男子面容冷峻,长身直立,白衣胜雪,腰旁的剑却是黑的。
这剑,漆黑,狭长,古老。
沉寂片刻,剑神一笑道:“千飞,看来此次的任务应该是失败了。”
西门千飞道:“阁主,我们没有等到要等的人,但却等来了他的行徒使者。”
“行徒使者?”
剑神一笑皱了皱眉,这样的结果并非他所期料。
西门千飞道:“他们一个不愿透露姓名,另外一个,名叫行者。”
“行者?”
听得这两字,剑神一笑的脸色倏起变幻。
他凝沉着眉头,缓缓站起身来。
西门千飞道:“阁主,你认识他?”
剑神一笑点了点头,道:“行者无疆,一片赤诚,没想到这般多年过去,还能听到他的消息。”

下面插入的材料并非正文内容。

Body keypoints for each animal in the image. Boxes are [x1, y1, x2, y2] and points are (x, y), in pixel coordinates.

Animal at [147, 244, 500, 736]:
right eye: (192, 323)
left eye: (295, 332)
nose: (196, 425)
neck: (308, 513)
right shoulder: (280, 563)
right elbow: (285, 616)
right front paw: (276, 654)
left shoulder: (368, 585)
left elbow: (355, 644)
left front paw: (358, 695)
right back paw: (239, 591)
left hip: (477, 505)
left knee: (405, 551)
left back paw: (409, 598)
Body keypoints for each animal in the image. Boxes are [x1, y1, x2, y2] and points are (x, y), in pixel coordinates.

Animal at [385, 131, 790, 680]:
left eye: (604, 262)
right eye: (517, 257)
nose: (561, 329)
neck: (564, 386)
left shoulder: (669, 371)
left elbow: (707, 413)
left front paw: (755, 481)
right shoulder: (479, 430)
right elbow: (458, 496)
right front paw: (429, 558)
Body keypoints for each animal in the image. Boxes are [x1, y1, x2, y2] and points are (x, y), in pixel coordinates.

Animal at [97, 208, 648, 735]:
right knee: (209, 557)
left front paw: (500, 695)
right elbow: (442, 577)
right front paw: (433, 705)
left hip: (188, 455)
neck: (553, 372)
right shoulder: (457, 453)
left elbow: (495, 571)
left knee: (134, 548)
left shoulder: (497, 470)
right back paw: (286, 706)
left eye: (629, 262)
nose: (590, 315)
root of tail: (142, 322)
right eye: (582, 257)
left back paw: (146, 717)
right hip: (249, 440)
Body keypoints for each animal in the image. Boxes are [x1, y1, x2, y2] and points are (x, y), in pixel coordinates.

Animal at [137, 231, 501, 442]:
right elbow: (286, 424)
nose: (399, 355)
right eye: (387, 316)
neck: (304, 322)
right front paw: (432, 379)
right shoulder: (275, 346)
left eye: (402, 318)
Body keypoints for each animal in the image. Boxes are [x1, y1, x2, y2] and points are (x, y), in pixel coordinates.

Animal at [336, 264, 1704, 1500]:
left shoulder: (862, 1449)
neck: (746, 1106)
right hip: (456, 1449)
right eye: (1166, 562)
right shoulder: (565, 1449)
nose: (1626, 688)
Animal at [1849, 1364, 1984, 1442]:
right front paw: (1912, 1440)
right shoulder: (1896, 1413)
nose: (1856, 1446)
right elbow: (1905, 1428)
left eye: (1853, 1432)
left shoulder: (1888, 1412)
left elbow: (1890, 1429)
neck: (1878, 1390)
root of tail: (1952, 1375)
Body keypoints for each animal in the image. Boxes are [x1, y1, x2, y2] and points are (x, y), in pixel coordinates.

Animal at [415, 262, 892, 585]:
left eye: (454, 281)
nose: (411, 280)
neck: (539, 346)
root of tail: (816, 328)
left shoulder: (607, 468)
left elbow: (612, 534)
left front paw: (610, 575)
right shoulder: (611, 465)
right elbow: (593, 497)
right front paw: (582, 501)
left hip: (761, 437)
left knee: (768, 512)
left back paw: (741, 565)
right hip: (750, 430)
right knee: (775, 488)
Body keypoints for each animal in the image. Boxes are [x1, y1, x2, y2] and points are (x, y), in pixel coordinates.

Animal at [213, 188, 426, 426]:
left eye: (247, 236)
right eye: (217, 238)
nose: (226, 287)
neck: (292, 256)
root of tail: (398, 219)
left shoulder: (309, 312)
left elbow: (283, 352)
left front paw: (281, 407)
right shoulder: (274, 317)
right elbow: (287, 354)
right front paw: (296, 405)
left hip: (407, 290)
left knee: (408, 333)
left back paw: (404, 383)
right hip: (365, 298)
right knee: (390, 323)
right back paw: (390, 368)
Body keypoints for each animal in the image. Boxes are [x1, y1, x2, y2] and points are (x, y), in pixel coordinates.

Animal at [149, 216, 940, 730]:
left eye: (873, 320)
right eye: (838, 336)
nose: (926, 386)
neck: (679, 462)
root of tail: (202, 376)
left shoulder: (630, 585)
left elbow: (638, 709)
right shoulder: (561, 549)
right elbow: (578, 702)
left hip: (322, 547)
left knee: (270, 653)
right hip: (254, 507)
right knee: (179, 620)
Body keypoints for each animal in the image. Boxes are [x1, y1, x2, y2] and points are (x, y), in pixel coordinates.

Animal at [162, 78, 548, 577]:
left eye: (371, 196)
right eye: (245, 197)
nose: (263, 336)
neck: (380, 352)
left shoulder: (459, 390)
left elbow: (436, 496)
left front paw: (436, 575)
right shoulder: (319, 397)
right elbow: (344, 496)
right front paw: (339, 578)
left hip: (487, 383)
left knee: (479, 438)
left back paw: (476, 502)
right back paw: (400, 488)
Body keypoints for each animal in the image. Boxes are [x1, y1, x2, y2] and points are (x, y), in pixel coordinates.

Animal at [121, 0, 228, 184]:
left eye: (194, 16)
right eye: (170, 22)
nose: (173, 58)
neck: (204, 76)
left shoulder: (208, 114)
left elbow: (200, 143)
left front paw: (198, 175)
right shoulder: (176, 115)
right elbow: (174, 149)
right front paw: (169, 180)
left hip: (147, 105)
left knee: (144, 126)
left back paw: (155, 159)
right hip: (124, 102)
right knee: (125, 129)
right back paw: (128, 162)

西门千飞道:“阁主,接下来我们该怎么办?是否依着行者这条线索,继续去找寻他?”
剑神一笑摇了摇头,道:“不用了,行径在无疆中的人,哪里那般好找?”
话至此处,剑神一笑顿了顿,再道:“遑论北冥阁那边恐也不会再多给我们时间。”
闻言,西门千飞的脸色突地一沉,道:“我们还未找他们动手,他们反倒是按耐不住了?”
剑神一笑道:“他们不过是想占取一丝先机罢了。”
西门千飞点了点头,心知不久后的风澜,恐将再起波澜。
沉寂之余,剑神一笑道:“此去登云,可曾见到馨儿?”
西门千飞颔首,道:“见到了,她为了守护狂客,不惜以身祭剑。”
剑神一笑陷入思量,他了解自己的这个孙女,若不然,也不会事先安排好一切。
西门千飞道:“阁主,风波再起,是否将剑馨接回阁内?”
剑神一笑摆了摆手,淡淡道:“不必了,随着她去吧。”
言落,剑神一笑的身影渐趋虚幻,不消多时,其人已消失无踪。
......
南宫之地,南宫阁,云楼上。
南宫离与南宫夏停驻在窗台边,不多时,厅内有一人影显现出来。
这人,看不清具体面容,只若身处于阴影之中。
南宫离道:“影,你回来了!”
阴影中传出一道“恩”声。
南宫离道:“看来此次行动是失败了。”
闻言,那阴影突地俯跪在地,道:“请阁主责罚!”
南宫离道:“起来吧,世事难料,成败难定。”
笼罩在阴影中的人缓缓站起身来,道:“阁主,不知你可认识一个叫行者的人?”
“行者?”
听得这两字,南宫离与南宫夏皆做动容。
南宫离道:“行者行者,一个行径在无疆之域中的修者。若是他现身的话,你们这次事败,倒也有据可依了。”
南宫夏道:“这事怎么会与行者前辈牵扯到一起?”
说着,南宫夏连连看向那阴影。
阴影中的人影道:“当日我们围攻登云,狂客穷极手段也不得法,之后来了两人,一个叫行者,另外一个...”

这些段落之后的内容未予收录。